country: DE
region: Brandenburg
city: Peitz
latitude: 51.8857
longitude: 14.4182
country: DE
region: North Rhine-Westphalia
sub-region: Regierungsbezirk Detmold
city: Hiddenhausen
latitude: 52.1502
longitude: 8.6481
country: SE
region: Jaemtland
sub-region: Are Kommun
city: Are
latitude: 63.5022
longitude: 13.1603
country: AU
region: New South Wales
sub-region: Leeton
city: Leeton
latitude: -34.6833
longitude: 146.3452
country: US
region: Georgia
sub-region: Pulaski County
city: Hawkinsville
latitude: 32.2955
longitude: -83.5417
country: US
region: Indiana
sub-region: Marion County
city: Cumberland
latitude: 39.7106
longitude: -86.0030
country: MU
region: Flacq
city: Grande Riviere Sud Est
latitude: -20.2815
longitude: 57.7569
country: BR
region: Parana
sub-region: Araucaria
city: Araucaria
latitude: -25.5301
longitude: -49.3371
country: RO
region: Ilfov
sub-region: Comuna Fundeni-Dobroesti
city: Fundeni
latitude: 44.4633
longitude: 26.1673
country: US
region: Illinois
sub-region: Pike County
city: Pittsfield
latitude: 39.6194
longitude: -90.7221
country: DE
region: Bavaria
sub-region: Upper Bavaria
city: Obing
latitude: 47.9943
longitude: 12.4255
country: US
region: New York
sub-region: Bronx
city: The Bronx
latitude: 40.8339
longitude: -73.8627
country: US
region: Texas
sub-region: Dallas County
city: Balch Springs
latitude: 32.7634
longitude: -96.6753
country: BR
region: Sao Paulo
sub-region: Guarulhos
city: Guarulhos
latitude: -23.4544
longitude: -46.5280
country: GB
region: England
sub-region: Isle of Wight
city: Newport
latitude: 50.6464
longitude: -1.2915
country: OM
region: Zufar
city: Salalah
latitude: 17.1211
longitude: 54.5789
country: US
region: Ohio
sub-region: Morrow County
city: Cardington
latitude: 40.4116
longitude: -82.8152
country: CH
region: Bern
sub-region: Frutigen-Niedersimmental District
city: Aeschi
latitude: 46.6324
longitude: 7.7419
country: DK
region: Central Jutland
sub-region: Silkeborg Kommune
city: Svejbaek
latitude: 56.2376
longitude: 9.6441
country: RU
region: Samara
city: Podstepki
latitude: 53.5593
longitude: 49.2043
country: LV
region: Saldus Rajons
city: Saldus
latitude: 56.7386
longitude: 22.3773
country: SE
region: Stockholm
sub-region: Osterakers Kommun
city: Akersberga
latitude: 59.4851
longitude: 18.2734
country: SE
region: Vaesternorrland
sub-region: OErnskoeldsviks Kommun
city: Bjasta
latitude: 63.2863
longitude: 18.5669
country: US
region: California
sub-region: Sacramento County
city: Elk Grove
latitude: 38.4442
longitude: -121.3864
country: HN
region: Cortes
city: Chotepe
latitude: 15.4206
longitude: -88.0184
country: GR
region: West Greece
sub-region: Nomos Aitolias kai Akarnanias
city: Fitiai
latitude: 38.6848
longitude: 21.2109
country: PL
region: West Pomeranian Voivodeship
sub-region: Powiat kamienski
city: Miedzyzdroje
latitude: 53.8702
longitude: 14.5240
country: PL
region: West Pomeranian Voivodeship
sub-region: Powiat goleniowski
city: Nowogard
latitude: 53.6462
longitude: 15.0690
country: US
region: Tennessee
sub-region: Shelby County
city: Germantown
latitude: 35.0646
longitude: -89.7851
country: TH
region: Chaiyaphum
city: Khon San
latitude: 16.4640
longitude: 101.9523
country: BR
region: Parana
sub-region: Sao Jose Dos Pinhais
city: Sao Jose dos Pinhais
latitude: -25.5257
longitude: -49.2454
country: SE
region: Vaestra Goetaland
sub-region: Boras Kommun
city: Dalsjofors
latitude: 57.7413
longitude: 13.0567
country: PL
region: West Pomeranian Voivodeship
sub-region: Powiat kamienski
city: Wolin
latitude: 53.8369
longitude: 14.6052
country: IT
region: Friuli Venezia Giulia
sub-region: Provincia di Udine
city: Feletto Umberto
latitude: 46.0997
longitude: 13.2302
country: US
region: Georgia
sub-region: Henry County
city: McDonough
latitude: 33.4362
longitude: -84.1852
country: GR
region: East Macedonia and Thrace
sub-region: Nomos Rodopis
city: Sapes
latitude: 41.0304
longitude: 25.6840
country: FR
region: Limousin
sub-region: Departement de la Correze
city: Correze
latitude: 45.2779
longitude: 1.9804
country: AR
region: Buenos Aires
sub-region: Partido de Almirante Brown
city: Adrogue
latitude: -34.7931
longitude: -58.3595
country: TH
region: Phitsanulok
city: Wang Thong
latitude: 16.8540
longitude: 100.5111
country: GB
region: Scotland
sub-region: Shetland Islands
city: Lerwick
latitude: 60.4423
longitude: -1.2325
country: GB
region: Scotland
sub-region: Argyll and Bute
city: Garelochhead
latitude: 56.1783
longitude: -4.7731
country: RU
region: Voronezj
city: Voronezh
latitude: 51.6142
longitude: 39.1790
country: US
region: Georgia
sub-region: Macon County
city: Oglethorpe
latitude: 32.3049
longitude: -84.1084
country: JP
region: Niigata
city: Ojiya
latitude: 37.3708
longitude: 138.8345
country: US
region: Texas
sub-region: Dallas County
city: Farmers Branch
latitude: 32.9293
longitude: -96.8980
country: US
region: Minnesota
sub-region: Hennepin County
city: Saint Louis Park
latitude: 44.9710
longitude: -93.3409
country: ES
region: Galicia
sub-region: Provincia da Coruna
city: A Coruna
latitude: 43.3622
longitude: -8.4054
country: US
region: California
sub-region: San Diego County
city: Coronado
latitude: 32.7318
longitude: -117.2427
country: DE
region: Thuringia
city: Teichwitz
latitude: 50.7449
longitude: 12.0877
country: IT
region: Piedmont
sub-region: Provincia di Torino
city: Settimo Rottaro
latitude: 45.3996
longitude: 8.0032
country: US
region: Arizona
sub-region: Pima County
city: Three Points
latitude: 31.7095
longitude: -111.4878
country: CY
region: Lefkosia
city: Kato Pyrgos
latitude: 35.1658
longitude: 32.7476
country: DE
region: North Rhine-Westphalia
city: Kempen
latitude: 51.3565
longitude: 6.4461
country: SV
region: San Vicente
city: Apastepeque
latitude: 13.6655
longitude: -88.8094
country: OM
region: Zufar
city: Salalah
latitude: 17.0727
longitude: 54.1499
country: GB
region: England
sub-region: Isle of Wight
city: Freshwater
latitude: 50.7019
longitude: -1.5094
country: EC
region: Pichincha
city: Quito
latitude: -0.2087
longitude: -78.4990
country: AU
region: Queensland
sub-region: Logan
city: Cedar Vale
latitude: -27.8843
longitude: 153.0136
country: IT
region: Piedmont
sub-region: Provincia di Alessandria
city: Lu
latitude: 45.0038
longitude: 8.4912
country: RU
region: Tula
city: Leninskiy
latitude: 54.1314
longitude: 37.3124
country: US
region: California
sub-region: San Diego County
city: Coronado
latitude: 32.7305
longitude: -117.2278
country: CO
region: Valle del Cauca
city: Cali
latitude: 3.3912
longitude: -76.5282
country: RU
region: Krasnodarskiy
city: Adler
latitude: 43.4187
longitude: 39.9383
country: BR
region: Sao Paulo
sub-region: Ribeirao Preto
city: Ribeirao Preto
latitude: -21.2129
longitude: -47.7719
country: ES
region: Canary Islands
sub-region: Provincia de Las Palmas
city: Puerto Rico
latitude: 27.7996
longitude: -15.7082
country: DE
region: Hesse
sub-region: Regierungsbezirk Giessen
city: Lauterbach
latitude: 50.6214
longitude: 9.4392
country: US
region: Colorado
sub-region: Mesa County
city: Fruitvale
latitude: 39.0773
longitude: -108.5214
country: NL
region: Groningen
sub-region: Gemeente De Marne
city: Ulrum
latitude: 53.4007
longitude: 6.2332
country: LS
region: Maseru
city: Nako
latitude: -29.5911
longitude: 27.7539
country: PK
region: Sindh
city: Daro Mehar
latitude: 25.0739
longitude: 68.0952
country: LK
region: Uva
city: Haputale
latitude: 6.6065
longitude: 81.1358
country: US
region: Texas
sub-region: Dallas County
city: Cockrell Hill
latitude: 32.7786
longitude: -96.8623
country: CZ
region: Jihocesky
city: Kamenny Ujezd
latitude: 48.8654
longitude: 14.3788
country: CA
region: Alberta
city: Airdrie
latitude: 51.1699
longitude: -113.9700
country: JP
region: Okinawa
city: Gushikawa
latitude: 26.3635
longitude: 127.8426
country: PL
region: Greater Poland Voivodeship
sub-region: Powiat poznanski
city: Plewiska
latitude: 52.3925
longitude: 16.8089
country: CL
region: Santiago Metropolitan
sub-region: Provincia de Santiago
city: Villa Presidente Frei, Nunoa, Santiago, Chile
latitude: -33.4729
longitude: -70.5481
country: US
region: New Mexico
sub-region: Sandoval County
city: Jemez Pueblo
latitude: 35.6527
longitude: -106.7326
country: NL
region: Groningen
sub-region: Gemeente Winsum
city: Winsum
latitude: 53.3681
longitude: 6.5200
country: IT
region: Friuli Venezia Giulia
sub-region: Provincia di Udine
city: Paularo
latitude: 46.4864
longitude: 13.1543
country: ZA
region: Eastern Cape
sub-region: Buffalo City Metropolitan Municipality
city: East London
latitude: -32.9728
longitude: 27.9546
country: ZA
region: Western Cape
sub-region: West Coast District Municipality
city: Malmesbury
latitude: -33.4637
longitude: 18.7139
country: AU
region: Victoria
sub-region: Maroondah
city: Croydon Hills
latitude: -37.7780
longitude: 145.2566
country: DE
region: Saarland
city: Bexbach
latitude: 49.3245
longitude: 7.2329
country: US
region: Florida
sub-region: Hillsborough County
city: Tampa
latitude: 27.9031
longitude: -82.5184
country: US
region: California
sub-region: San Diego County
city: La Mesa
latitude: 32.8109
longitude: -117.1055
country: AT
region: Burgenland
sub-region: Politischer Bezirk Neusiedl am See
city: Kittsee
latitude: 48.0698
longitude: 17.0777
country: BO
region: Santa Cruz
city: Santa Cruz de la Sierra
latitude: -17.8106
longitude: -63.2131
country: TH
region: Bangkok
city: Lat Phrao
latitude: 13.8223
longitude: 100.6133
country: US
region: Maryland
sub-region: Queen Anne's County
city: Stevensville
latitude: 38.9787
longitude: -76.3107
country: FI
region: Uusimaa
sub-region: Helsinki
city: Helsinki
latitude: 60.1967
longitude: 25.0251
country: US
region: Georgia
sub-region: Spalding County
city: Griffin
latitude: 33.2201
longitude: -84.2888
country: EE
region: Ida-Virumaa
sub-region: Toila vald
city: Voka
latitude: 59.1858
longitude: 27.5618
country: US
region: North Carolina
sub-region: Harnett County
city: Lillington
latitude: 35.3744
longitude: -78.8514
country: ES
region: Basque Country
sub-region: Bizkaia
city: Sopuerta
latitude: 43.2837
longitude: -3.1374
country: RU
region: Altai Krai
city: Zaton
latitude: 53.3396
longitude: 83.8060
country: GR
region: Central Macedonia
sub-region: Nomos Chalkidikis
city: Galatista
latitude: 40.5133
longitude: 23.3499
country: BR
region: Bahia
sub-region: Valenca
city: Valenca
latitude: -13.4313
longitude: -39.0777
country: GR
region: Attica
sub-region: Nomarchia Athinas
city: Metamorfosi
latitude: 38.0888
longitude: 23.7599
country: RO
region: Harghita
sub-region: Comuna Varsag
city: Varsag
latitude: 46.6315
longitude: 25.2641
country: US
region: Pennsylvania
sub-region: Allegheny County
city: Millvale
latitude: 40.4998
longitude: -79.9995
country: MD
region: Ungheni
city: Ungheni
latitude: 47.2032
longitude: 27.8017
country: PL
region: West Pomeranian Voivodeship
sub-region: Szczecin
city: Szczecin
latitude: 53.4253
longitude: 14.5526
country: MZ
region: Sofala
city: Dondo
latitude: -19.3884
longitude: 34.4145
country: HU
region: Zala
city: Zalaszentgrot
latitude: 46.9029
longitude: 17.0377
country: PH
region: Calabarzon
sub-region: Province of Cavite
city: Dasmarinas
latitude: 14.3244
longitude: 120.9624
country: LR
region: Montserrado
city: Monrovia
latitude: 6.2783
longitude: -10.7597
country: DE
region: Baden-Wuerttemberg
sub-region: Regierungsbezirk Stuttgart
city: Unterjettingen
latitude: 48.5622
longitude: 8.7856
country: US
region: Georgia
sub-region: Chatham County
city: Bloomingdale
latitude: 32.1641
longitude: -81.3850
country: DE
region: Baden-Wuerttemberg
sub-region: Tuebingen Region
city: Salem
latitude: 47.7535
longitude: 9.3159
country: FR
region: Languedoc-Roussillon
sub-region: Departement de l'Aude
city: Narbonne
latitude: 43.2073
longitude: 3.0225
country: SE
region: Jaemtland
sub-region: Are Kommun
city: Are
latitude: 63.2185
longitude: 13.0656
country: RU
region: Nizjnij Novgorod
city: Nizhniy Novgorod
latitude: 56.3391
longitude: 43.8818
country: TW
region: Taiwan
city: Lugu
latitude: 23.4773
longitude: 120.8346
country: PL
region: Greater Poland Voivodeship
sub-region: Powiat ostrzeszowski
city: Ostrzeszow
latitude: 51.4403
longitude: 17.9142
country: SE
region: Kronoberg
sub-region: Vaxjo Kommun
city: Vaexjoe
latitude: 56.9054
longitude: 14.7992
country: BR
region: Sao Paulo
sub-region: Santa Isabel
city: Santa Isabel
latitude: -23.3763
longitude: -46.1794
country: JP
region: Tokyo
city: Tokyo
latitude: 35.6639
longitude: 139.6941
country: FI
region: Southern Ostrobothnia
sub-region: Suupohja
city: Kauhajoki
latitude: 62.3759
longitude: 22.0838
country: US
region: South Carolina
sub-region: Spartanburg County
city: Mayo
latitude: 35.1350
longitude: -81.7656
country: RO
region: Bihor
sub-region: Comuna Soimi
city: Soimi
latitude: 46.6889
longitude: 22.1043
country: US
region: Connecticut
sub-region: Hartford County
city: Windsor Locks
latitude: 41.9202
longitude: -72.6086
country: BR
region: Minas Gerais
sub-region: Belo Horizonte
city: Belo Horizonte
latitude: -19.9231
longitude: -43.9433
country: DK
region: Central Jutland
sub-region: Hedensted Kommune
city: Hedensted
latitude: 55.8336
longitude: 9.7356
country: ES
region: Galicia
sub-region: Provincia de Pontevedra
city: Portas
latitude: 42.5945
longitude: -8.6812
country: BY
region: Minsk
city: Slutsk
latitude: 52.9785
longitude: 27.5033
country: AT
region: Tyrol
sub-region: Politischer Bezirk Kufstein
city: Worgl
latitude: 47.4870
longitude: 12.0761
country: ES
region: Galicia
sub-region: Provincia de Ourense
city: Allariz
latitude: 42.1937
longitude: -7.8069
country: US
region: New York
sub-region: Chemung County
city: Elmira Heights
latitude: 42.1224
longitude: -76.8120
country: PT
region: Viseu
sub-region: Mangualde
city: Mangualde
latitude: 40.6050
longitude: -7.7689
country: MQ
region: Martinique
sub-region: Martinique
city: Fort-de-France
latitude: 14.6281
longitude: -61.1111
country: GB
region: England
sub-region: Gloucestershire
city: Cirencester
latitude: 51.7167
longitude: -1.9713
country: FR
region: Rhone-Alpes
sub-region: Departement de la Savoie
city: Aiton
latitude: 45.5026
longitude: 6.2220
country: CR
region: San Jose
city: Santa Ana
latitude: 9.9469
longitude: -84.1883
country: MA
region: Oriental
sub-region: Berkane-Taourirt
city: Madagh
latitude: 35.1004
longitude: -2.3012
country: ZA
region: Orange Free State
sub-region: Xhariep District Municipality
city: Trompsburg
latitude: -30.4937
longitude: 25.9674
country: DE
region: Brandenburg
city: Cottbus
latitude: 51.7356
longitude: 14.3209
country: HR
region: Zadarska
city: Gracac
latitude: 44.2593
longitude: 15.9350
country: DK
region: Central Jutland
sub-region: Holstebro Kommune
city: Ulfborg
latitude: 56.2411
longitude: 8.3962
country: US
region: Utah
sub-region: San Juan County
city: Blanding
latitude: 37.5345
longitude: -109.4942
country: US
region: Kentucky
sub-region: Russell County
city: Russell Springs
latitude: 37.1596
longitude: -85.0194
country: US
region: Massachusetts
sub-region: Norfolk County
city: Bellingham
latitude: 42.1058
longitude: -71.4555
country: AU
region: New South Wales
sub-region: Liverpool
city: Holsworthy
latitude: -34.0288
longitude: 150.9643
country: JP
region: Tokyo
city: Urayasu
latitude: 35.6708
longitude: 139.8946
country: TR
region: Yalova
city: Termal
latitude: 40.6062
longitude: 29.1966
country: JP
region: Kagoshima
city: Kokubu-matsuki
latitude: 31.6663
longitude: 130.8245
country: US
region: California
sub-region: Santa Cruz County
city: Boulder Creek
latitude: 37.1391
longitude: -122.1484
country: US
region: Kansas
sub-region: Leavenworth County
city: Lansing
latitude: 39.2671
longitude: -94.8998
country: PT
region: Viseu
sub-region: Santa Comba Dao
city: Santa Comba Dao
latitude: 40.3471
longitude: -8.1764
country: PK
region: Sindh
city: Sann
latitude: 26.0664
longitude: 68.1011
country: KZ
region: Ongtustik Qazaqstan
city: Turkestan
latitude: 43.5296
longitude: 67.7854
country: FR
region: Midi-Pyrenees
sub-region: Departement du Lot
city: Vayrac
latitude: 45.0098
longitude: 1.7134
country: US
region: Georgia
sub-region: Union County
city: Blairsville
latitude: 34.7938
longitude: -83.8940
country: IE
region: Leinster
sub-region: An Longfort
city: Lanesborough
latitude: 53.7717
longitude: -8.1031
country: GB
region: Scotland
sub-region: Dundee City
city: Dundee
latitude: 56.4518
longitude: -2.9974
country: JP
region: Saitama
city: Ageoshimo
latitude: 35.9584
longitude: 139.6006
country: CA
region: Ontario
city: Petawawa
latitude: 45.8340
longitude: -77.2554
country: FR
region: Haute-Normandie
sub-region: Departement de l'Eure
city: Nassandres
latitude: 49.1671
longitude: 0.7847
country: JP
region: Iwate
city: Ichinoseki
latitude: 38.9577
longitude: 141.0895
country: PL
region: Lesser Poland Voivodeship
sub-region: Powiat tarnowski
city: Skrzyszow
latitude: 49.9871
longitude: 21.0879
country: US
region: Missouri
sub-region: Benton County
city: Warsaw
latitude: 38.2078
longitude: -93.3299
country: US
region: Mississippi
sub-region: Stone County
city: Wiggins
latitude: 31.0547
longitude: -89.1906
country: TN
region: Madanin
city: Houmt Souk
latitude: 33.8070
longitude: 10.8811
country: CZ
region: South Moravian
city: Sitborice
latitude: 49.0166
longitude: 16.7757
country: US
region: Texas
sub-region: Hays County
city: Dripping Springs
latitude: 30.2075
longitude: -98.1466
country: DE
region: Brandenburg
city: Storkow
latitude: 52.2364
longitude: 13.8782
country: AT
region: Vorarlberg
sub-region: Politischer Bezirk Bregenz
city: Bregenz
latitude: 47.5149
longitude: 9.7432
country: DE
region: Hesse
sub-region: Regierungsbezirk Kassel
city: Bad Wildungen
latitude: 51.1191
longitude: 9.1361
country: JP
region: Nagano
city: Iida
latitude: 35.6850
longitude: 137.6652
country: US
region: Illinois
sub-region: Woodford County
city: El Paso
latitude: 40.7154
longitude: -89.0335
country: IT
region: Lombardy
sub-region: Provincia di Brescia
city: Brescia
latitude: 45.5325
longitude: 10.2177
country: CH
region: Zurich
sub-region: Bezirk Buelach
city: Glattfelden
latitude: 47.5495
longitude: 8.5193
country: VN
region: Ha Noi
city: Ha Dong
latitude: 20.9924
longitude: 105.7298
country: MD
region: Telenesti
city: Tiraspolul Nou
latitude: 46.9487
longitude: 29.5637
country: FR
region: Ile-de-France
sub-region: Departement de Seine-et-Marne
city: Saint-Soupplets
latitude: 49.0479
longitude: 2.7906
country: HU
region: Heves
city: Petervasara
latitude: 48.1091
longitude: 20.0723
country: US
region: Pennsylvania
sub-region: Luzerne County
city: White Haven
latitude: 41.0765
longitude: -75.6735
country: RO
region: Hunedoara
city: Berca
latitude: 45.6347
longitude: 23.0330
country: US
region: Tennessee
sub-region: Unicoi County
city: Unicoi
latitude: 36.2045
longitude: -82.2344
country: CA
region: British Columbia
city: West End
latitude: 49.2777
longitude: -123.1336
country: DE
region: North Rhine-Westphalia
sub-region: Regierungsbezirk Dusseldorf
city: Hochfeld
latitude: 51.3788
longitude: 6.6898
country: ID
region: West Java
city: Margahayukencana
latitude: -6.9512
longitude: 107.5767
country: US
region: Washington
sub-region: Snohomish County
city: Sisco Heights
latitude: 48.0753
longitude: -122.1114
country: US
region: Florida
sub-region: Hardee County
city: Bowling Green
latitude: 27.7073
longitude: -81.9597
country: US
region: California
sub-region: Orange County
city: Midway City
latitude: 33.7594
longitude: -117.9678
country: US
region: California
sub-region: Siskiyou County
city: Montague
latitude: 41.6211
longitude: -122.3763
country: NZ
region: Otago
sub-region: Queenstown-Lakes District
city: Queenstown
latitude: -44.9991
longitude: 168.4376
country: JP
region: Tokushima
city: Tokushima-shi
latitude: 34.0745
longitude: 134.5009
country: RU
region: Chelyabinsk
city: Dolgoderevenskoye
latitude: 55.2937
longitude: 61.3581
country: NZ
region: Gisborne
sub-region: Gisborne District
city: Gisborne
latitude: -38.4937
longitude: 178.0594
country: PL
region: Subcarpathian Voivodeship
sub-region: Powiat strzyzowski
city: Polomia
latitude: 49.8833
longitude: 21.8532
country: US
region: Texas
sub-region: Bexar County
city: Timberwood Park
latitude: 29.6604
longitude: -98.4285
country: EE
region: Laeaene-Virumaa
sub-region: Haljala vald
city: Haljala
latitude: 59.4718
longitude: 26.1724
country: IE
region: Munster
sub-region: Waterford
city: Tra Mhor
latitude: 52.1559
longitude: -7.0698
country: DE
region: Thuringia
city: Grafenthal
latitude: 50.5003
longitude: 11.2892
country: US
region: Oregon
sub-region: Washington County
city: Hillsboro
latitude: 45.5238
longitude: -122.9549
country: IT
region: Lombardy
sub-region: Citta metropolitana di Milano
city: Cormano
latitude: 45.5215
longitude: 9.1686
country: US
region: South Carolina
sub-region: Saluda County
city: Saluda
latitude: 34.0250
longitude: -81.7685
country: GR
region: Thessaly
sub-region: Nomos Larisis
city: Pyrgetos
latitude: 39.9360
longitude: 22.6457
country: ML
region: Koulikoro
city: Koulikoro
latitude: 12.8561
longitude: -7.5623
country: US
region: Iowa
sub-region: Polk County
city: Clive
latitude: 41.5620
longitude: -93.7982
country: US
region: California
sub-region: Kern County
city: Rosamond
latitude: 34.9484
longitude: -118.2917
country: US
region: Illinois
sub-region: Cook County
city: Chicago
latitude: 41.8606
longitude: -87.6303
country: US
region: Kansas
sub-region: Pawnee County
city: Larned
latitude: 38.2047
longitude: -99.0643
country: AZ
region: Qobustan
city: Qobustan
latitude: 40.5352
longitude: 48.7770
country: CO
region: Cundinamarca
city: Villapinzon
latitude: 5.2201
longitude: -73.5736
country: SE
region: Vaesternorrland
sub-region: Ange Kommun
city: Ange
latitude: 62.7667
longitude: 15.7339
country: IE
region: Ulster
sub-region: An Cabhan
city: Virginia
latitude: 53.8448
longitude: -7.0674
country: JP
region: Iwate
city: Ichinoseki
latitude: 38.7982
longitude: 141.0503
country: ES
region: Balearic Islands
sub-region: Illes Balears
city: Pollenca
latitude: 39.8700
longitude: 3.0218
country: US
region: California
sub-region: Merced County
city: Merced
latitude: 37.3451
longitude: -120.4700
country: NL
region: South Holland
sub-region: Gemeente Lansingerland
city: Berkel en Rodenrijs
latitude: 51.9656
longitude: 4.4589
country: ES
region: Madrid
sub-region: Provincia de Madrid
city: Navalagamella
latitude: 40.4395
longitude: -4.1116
▬▬▬▬▬▬
DETALLES DE LA TAREA.
Reescribe como CSV de dos columnas, llamadas texto y respuesta, las filas que empiezan en la que contiene "latitude: 46.0997" y terminan después de la que contiene "latitude: 32.3049". Pon cada fila en una línea del CSV, con su texto y su respuesta en campos entre comillas y los saltos de línea cambiados por espacios.

RESPUESTA ESCRITA.
texto,respuesta
"latitude:","46.0997"
"longitude:","13.2302"
"country:","US"
"region:","Georgia"
"sub-region:","Henry County"
"city:","McDonough"
"latitude:","33.4362"
"longitude:","-84.1852"
"country:","GR"
"region:","East Macedonia and Thrace"
"sub-region:","Nomos Rodopis"
"city:","Sapes"
"latitude:","41.0304"
"longitude:","25.6840"
"country:","FR"
"region:","Limousin"
"sub-region:","Departement de la Correze"
"city:","Correze"
"latitude:","45.2779"
"longitude:","1.9804"
"country:","AR"
"region:","Buenos Aires"
"sub-region:","Partido de Almirante Brown"
"city:","Adrogue"
"latitude:","-34.7931"
"longitude:","-58.3595"
"country:","TH"
"region:","Phitsanulok"
"city:","Wang Thong"
"latitude:","16.8540"
"longitude:","100.5111"
"country:","GB"
"region:","Scotland"
"sub-region:","Shetland Islands"
"city:","Lerwick"
"latitude:","60.4423"
"longitude:","-1.2325"
"country:","GB"
"region:","Scotland"
"sub-region:","Argyll and Bute"
"city:","Garelochhead"
"latitude:","56.1783"
"longitude:","-4.7731"
"country:","RU"
"region:","Voronezj"
"city:","Voronezh"
"latitude:","51.6142"
"longitude:","39.1790"
"country:","US"
"region:","Georgia"
"sub-region:","Macon County"
"city:","Oglethorpe"
"latitude:","32.3049"